The sexual violence by Hamas terrorists that just took place “constitutes a dramatic watershed in the ongoing conflict in the Middle East, one that should have called for a massive mobilization of feminist outrage. Instead, it has met with silence and discrediting. Denying its occurrence not only adds to the suffering inflicted on its female victims, but also undermines the most significant achievements of global feminism in the last half century, thereby endangering girls and women across the world.”
Wartime rape has a long history
Wartime rape has a long history, she went on. “We can trace its early manifestation in the myth of the founding of ancient Rome by means of the serial raping of women of the neighboring tribe, known as the Rape of the Sabine Women, in the eighth century BCE. Yet it was only in the wake of the war in Bosnia from 1992 to 1994 that the rape of enemy women during armed conflicts became a prosecutable crime and, when perpetuated systematically, also recognized as a crime against humanity.
“But while it is commonly used as an effective strategy of war, research has shown that rape in armed conflicts is not inevitable and that its frequency and severity vary considerably. In her powerful 2020 book Our Bodies, Their Battlefield: War through the Lives of Women, Christina Lamb reminds us that rape remains the world’s most neglected war crime,” Herzig lamented.

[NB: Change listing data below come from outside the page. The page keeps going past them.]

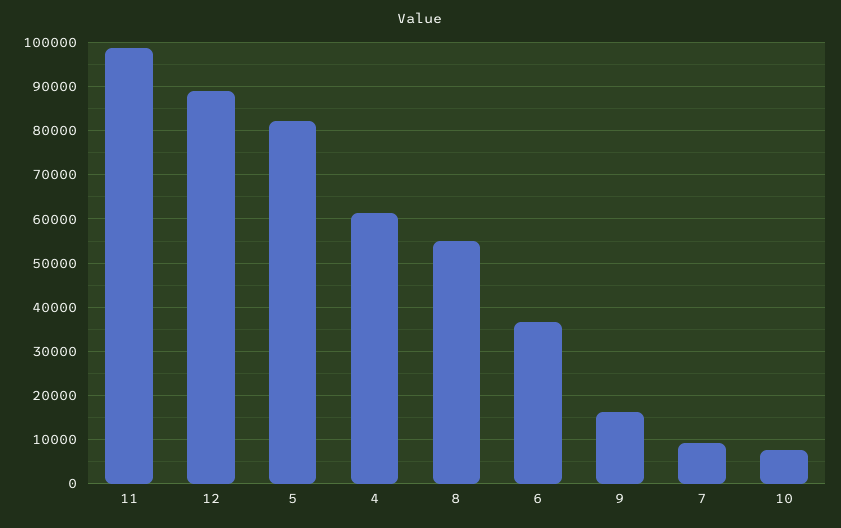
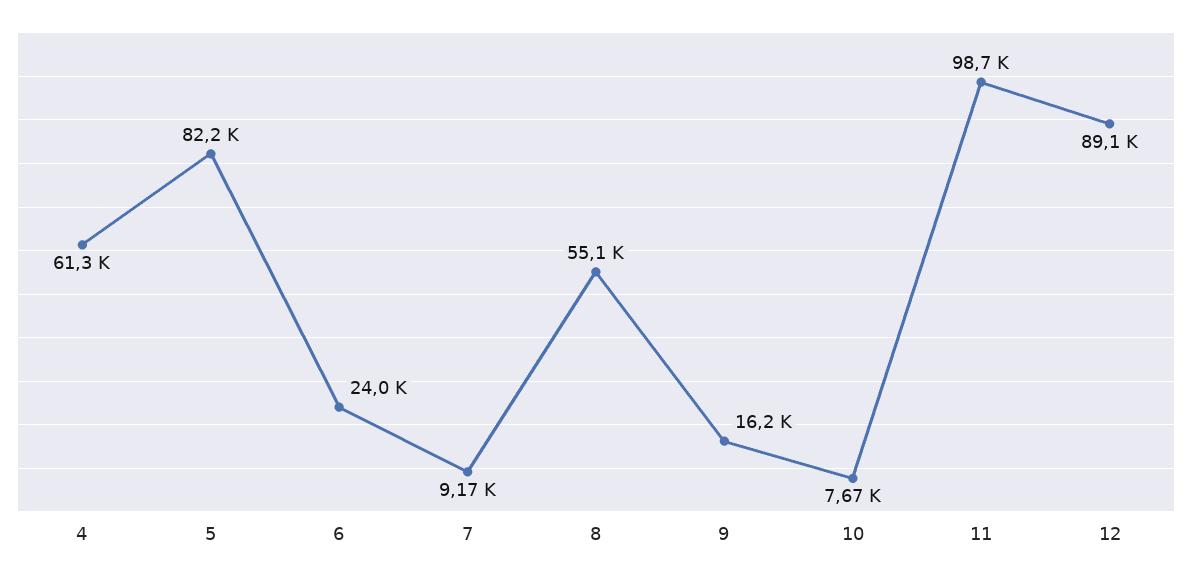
  {
    "11": 98700,
    "12": 89100,
    "5": 82200,
    "4": 61300,
    "8": 55100,
-   "6": 36000,
+   "6": 24000,
    "9": 16200,
    "7": 9170,
    "10": 7670
  }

“When people think about war and when journalists discuss ethnic or national conflicts, what they refer to as ‘casualties’ is those who were killed, not those who were ‘just’ brutally raped,” she said.
“As a form of violence that is targeted primarily at women, wartime rape is easily forgotten and its significance belittled; I have shown how the brutal group raping of Jewish women from North Africa, who were captured by Italian corsairs in 1610, was intentionally erased from the archival record shortly after it occurred. Then, as now, the intersection of sexual violence, gender, and ethnicity ignited erasure.”
Before October 7, 2023, the occurrence of rape in this prolonged conflict was so rare, that one anthropological study even focused on the possible causes of its almost complete absence. “According to American political scientist Elisabeth Jean Wood, it is unlikely that the rarity of known rapes perpetuated by both parties in the Israeli/Palestinian conflict before the systematic raping of October 7 reflects underreporting, given the intensity of international scrutiny on their behavior,” Herzig said.
“As Wood observes, close monitoring by human rights organizations does not seem to deter both sides in other practices, such as the killing of Palestinian civilians by Israeli soldiers and of Israeli civilians by Palestinian groups and individuals,” she said.
The sexual violence by Hamas terrorists that just took place “constitutes a dramatic watershed in the ongoing conflict in the Middle East, one that should have called for a massive mobilization of feminist outrage. Instead, it has met with silence and discrediting,” she concluded.
“Denying its occurrence not only adds to the suffering inflicted on its female victims, but also undermines the most significant achievements of global feminism in the last half century, thereby endangering girls and women across the world.”